Risque d'intégrité, risque majeur pour l'entreprise

 DarsaC'est "en haut de la pyramide des risques" que Jean-David Darsa place le risque d'intégrité.  Dans la troisième édition de son ouvrage "la gestion des risques en entreprise" (GERESO Edition), cet auteur fait le tour des risques courus par une entreprise, et il en existe de toutes sortes.

Il les rassemble en treize classes : risques géopolitiques, économiques, stratégiques, financiers, opérationnels, industriels, juridiques, informatiques, sociaux et psychosociaux, d'image et de réputation, de "knowledge management" (gestion de la connaissance), autres risques et en "en haut de la pyramide des risques", le risque d'intégrité. 

 "Il apparait (...) nécessaire au dirigeant de se pencher en profondeur sur une notion-clé, constitutive d'un risque immense pour son entreprise quique constitutif d'une volonté ou d'une démarche individuelle : l'intégrité."

Pour l'auteur, il s'agit d'abord de respecter les lois et réglementations en vigueur mais aussi la déontologie et même l'éthique. "Cette dimention éthique, cette exigence morale incombe bien évidement au chef d'entreprise, notamment au titre de sa responsabilité pénale potentiellement engagée en cas de malversations éthiques ou de démarches peu déontologiques. Mais pas uniquement à lui."

Il s'agit donc pour l'entreprise de s'assurer que ses activités sont conformes aux obligations légales et réglementaires, d'"identifier et traiter chaque non conformité ou dysfonctionnement recensé", de "former et sensibiliser ses collaborateurs aux enjeux de la déontologie, de l'éthique et de l'intégrité individuelle, vecteurs essentiels de la pérennité éthique de l'entreprise". 

Car "L'intégrité individuelle constitue le risque ultime et individuel susceptible de remettre en cause la pérennité de l'entreprise.

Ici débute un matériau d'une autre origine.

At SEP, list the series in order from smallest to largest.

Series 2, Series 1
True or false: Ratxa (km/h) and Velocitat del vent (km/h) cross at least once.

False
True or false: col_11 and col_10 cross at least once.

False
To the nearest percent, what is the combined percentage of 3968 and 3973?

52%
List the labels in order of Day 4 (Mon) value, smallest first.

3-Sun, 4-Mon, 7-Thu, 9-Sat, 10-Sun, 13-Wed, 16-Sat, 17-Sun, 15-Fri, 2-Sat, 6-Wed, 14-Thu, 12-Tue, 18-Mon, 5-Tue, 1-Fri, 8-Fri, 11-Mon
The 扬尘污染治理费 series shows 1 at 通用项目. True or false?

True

Pots-de-vin, commissionnements occultes, pratiques concurrentielles  illicites, démarches discriminatoires, communication financière frauduleuse, pratiques trompeuses, ventes forcées, ventes à perte... l'intégrité concerne tous les salariés, tout le temps. 
Et ce risque peut immédiatement remettre en cause le bel édifice, construit patiemment. les affaires récentes le rappellent à tous, amérement. 
Combien de salariés, combien de vies détruites par défaut l'intégrité des dirigeants? 
A chaque acteur, du plus humbre au plus puissant, d'assurer la plus grande intégrité à la moindre de ses actions, afin de prémunir l'entreprise, quelle qu'elle soit, d'un risque inadmissible, car, au final, purement éthique
."

Pour maîtriser ce risque, il conviendra de déployer des plans de formation, de mettre en place des mécanismes internes permettant d'identifier et de traiter toute dérive d'intégrité, volontaire ou involontaire, de favoriser un climat serein de confience et de communication, de déployer une véritable culture de l'intégrité dans l'entreprise. 

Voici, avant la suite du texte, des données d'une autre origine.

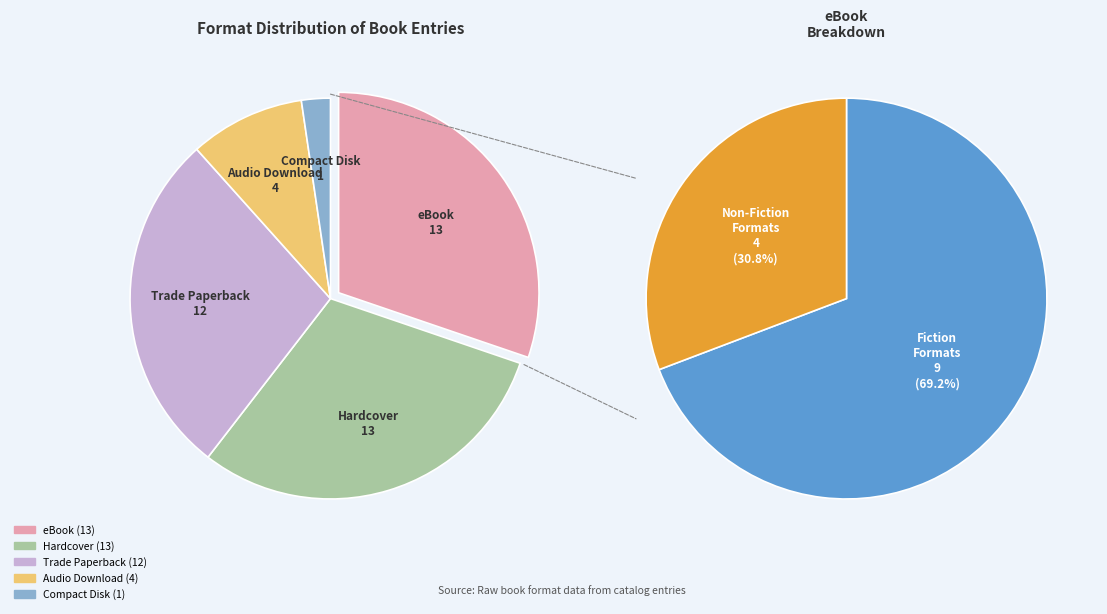

Rank the categories by value from highest to lowest.

eBook, Hardcover, Trade Paperback, Audio Download, Compact Disk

Car l'auteur considère que rien "aucune situation, aucun enjeu, aucun objectif ne saurait justifier un risque d'intégrité."
Il va même jusqu'à affirmer que "il y va de la pérennité de l'entreprise, indépendamment des risques individuels et/ou collectifs potentiellement encourus (impact image, condamnations civiles et/ou pénales associées aux délits, impacts financiers, juridiques, fiscaux, sociaux, commerciaux, etc.)"

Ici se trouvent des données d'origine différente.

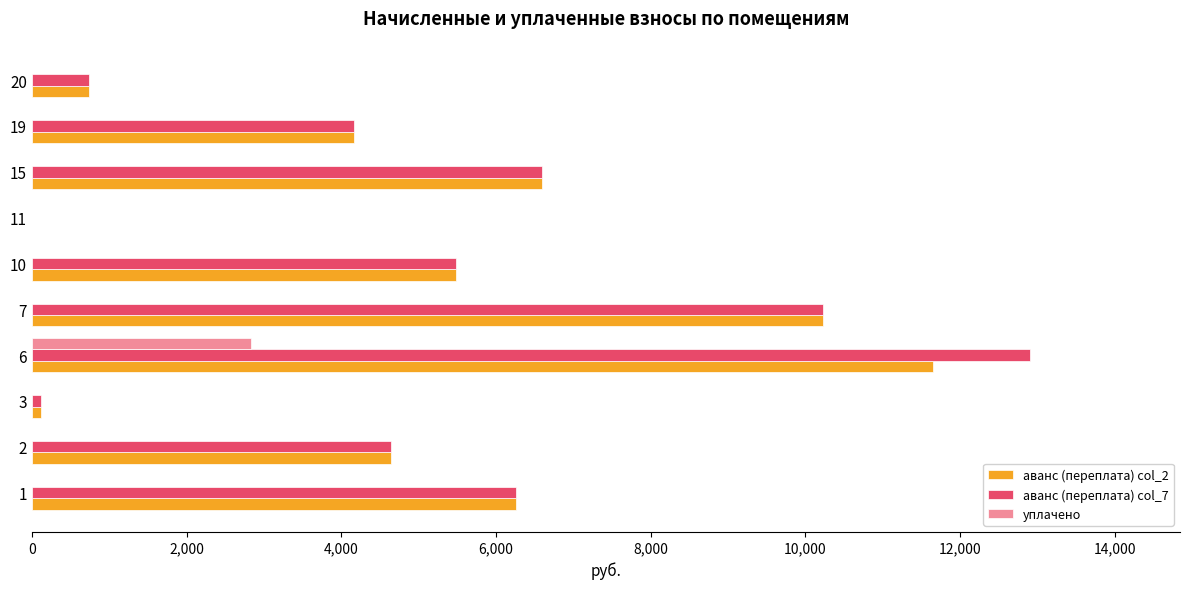

Which category has the highest value in the аванс (переплата) col_2 series?

6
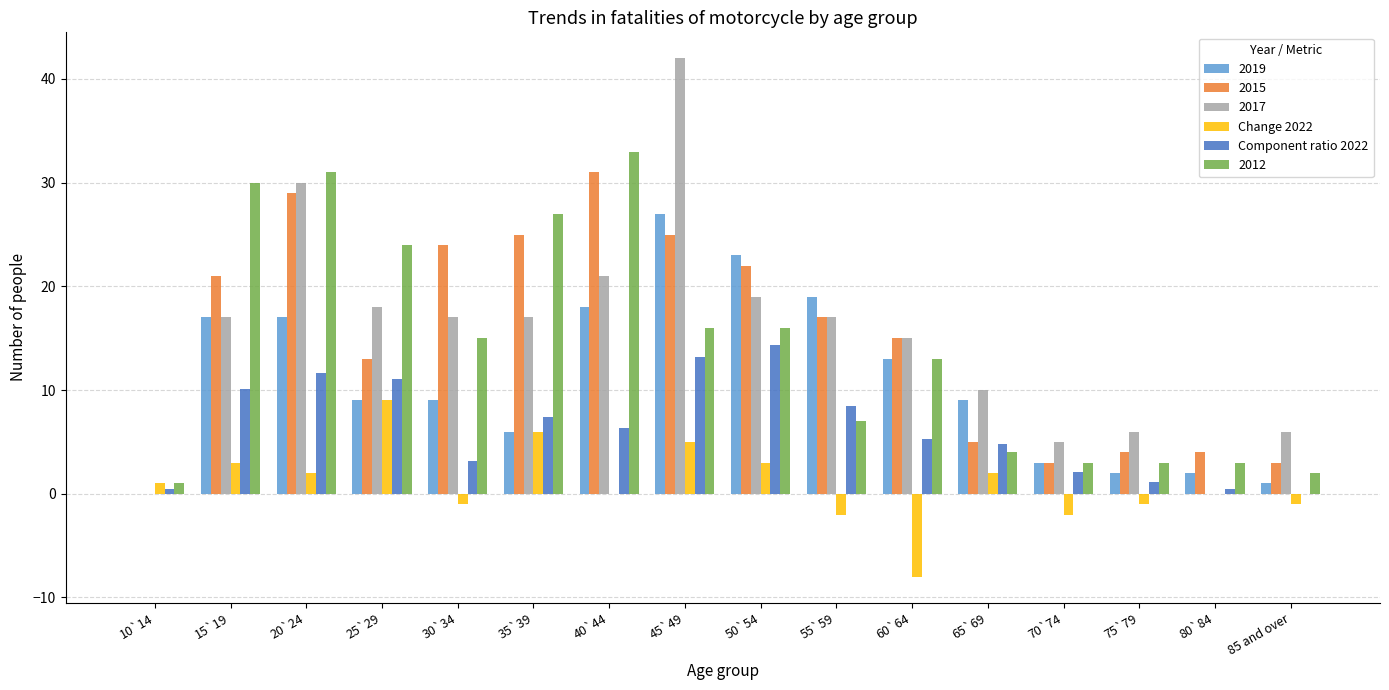

What is the approximate value of Component ratio 2022 at 45`49?

13.2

C'est une position éminemment respectable mais le constat nous parait un peu optimiste.
Certes Enron et Arthur Andersen ont disparu, mais le Crédit Lyonnais a continué sous un nom un peu différent, Siemens a vu sa réputation entachée pour des faits de corruption mais cela ne l'empêche pas de vivre sa vie, la Société Générale n'a guère souffert de l'affaire Kerviel dont les conséquences sont été reportées en bonne partie sur le fisc, des dirigeants incapables partent avec un parachute doré et une retraite chapeau... 

Croire qu'un comportement éthique est rentable par nature nous parait être - hélas - hors de la réalité.